Calais migrants seek to exploit port strike
A strike forced the suspension of services through the Channel Tunnel between the UK and France on Tuesday, as hundreds of migrants tried to board UK-bound lorries amid the chaos.
Eurotunnel, which runs the crossing, says protesters accessed the tracks.
Ferries and Eurotunnel train services carrying passenger vehicles later resumed, but Eurostar trains are not due to run again until Wednesday.
Migrants have been trying to board lorries caught in slow-moving traffic.
About 3,000 migrants are estimated to be living rough around Calais, waiting for a chance to cross the channel.
Lorry drivers have been advised to make sure all their doors are padlocked, to stick with other drivers and not to stop within about 60 miles (100km) of the port.
Workers from the MyFerryLink company had blockaded the port of Calais in a protest over job cuts earlier on Tuesday.

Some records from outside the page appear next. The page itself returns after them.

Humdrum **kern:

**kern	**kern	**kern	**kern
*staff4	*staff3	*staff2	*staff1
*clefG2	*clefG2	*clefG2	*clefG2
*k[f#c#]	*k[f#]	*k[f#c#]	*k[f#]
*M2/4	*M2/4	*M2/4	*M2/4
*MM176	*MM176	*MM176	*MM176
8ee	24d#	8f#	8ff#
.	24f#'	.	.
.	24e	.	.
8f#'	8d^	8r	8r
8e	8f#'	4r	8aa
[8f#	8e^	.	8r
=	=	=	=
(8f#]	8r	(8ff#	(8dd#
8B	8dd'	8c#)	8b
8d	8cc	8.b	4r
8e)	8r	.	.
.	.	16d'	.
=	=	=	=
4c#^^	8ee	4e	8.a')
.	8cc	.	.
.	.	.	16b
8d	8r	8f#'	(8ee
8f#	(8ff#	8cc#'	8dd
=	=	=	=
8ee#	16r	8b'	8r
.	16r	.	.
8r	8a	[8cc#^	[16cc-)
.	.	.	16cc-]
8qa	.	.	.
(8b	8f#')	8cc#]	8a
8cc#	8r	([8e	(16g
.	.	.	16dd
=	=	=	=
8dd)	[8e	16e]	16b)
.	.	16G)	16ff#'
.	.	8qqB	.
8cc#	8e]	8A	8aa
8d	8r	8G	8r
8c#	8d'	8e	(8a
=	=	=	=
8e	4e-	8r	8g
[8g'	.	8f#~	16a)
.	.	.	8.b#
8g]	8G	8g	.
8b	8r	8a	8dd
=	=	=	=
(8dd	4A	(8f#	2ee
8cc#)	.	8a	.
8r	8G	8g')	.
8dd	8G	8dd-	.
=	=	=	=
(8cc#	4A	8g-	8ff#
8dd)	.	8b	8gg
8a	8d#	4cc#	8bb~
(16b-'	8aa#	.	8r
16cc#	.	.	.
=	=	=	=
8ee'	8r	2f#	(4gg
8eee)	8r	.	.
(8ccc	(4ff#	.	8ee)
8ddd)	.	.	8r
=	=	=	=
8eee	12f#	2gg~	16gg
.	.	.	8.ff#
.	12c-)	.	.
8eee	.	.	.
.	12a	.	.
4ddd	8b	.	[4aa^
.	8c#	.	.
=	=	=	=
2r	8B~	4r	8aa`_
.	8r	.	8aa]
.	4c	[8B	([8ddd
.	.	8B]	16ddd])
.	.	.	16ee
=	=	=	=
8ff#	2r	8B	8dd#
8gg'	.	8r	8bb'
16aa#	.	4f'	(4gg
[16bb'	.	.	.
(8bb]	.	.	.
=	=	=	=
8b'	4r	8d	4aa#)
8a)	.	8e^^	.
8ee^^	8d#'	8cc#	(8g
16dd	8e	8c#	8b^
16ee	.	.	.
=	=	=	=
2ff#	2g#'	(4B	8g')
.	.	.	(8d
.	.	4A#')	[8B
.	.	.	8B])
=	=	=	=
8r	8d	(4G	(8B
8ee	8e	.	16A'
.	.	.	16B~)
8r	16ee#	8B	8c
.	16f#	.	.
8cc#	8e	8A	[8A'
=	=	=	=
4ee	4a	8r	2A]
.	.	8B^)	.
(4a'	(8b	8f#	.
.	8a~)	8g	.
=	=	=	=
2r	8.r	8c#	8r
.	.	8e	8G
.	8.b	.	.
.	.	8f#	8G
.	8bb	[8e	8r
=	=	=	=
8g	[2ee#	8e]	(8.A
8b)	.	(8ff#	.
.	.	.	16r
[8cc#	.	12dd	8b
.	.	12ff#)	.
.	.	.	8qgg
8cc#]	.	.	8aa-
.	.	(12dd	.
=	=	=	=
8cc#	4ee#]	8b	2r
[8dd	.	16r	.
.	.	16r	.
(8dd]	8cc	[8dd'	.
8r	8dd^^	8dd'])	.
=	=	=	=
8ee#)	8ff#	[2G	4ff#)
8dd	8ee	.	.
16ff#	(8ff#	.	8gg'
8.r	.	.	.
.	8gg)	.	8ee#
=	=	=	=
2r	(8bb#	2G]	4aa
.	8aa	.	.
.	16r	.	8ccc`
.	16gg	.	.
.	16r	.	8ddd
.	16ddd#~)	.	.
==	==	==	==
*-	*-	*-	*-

The strike stopped ferry traffic, forcing drivers to try to use the Eurotunnel service instead and causing long queues on the roads into Calais.
Later on Tuesday, the tunnel itself was shut after striking workers gained access to the tracks and caused a fire, Eurotunnel said.
The strike ended on Tuesday evening and Eurotunnel says its passenger services resumed from 17:50 UK time (16:50 GMT) with two departures per hour, but that they were running with delays in both directions.
'Miles of traffic'
Eurotunnel said the number of migrants in the Calais area was the "highest ever".
Helicopter footage showed large groups gathered by the side of the road, some chasing and boarding a moving lorry from behind.
Other migrants were seen talking openly with drivers, while one group was chased away from a lorry by a driver who saw them attempting to break in.
One man ran down the middle of the motorway to close the door behind others who had jumped aboard.
James Kleinfeld, an eyewitness, told the BBC he had seen dozens of migrants on the side of the road.
"We counted around 50 people that we saw hanging around the junction after the exit from the Channel Tunnel train station," he said.
According to the UK Home Office, about 19,000 attempts to cross the Channel have been prevented in 2015, more than double the number during the same period last year.
The deputy mayor of Calais, Philippe Mignonet, told the BBC that the UK government had to take more responsibility for the situation and that local authorities had effectively been left in the position of policing the UK's border.
The UK Home Office said in a statement that it was working "with its French counterparts to strengthen the security of the border" and "providing funding to bolster the security and infrastructure of ports in Northern France and Belgium".